Researchers fear that the rise of remote and hybrid working, the gig economy, and other future work trends may continue to increase people’s working hours. Every hour counts – and with the pandemic, we have gained more of them. A study last year of 3.1 million workers in North America, Europe and the Middle East found that the average working day had extended by 48 minutes.

Indeed, though the WHO/ILO analysis found substantial evidence that 55 hours’ work or more is a “serious health hazard”, the same link was not evident for a standard working week of 35 to 40 hours, or even of 41 to 48 hours. A 49 to 54 hour week came close to meeting the threshold, but there was still limited evidence for stroke.

Among the WHO’s recommendations are laws and bargaining agreements to both ensure maximum limits on work hours; and poverty-reduction measures. But it emphasised that governments, employers and workers would have to take action against long hours and loss of life together.
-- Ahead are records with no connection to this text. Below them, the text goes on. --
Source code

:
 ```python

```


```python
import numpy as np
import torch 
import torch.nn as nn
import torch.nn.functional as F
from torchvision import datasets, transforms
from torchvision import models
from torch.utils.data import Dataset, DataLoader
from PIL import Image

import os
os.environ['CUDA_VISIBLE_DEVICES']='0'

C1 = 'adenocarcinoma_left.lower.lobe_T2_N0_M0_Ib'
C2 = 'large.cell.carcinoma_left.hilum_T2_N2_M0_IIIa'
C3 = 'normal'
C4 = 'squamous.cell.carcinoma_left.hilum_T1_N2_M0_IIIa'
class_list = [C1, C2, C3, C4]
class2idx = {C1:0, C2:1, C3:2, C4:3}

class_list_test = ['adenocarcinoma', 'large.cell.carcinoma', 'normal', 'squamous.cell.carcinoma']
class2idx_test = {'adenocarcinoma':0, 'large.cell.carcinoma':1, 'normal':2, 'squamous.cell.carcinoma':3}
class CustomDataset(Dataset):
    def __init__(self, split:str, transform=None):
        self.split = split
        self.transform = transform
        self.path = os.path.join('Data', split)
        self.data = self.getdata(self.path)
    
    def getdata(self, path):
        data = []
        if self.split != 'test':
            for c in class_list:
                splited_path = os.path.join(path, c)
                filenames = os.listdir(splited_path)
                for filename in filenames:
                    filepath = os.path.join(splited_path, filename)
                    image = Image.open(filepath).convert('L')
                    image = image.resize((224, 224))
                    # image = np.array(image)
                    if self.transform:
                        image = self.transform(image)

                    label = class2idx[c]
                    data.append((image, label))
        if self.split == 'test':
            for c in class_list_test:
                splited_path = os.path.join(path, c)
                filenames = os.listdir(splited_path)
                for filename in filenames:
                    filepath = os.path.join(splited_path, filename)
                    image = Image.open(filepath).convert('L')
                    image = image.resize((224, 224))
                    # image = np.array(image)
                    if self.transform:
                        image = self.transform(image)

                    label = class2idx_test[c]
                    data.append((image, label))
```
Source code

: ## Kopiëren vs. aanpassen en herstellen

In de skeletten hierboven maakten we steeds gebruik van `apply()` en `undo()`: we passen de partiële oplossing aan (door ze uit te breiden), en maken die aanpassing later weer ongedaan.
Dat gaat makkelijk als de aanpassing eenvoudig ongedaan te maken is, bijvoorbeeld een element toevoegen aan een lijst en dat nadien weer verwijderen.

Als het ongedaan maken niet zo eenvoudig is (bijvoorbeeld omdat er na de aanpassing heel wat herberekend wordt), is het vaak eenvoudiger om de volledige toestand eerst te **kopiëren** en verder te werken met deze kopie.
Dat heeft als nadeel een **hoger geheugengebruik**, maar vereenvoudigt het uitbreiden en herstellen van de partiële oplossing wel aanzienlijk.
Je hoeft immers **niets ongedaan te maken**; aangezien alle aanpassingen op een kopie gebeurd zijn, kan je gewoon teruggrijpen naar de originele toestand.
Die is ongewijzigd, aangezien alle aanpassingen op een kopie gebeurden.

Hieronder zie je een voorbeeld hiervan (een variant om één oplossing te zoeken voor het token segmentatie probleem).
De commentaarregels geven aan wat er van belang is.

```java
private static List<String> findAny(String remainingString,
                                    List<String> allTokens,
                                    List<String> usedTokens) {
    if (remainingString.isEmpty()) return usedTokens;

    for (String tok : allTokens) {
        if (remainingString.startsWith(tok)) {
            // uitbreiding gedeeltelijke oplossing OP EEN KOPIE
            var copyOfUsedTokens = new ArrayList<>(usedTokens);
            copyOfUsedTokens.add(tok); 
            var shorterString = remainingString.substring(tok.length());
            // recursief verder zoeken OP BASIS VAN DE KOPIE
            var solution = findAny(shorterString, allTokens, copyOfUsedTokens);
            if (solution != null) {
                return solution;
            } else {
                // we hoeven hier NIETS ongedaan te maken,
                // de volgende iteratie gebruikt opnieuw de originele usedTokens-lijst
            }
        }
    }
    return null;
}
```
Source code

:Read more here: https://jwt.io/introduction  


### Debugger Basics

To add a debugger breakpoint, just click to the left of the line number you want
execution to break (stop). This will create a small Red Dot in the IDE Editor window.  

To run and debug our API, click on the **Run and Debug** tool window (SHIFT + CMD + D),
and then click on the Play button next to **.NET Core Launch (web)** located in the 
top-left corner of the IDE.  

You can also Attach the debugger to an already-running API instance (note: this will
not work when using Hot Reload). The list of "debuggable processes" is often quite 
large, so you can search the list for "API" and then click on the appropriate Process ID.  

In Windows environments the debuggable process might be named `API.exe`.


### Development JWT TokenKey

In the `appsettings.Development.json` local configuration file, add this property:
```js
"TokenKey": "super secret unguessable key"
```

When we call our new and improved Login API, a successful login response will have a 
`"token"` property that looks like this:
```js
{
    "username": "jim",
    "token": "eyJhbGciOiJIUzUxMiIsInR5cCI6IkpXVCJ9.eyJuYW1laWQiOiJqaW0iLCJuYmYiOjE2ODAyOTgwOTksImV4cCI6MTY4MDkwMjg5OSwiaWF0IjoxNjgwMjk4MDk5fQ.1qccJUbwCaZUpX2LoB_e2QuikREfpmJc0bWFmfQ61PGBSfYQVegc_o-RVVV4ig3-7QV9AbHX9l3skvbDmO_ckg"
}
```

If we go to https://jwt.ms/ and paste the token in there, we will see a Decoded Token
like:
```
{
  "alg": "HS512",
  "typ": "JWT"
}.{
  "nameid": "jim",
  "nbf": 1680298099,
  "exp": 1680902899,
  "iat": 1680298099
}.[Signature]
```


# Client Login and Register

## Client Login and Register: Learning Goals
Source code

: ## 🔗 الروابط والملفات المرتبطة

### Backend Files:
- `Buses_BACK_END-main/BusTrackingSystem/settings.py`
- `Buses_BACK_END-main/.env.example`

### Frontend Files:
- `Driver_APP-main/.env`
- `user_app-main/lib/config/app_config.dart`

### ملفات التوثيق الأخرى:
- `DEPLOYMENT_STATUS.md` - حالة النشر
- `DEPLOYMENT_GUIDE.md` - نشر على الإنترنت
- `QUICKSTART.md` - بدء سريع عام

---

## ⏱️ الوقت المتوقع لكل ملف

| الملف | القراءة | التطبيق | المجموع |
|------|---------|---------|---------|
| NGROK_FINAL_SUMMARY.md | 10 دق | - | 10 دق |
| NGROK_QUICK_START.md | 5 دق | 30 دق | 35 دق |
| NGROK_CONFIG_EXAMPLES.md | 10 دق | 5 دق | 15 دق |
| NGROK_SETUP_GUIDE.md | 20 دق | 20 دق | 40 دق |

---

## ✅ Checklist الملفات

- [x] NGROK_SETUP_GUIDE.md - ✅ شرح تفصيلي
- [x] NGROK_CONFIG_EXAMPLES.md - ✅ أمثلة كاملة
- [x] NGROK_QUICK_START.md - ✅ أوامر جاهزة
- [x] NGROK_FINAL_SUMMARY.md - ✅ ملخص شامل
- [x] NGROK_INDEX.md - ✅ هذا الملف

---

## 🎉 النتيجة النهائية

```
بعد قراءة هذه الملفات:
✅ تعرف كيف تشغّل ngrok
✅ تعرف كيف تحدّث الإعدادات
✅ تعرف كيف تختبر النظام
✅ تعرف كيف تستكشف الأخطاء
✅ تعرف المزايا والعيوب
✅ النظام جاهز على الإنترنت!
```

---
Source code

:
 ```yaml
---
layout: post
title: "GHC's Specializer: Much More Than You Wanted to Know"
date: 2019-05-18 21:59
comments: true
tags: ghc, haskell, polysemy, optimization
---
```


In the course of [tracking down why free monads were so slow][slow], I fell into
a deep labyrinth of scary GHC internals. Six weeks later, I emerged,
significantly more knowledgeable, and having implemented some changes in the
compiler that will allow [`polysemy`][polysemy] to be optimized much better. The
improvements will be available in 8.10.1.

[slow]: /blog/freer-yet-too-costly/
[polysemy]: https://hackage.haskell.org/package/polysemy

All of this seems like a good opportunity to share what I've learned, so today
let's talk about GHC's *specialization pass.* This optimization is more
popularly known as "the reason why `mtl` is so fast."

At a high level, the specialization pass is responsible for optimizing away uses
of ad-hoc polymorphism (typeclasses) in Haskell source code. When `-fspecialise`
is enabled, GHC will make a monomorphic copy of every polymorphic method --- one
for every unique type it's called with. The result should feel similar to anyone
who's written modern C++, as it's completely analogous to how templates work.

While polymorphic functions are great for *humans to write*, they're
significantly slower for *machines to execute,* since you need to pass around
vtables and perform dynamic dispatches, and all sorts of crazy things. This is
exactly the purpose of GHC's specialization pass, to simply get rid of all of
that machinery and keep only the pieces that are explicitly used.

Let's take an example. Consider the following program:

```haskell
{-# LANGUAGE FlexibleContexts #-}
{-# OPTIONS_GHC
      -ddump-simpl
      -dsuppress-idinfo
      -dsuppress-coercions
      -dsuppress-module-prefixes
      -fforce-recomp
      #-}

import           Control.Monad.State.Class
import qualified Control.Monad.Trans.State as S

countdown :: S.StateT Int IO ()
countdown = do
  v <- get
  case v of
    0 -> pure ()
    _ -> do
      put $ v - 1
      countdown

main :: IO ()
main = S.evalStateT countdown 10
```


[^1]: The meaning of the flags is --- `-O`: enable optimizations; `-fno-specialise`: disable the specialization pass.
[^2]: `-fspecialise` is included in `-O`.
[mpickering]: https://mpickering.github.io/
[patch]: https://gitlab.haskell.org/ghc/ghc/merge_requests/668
Hudgins believes a lasting solution will come from the market, not regulation; and that this approach benefits companies by being cost-effective. “The firm needs to look at those workers as assets that they want to protect,” he says. “In a sense, it [karoshi] is easy to fix. This is absolutely, completely avoidable.”

Updated 2.06.21, 14:15 GMT: This piece has been updated to reflect that workers' recorded hours were greater than those reported by their companies.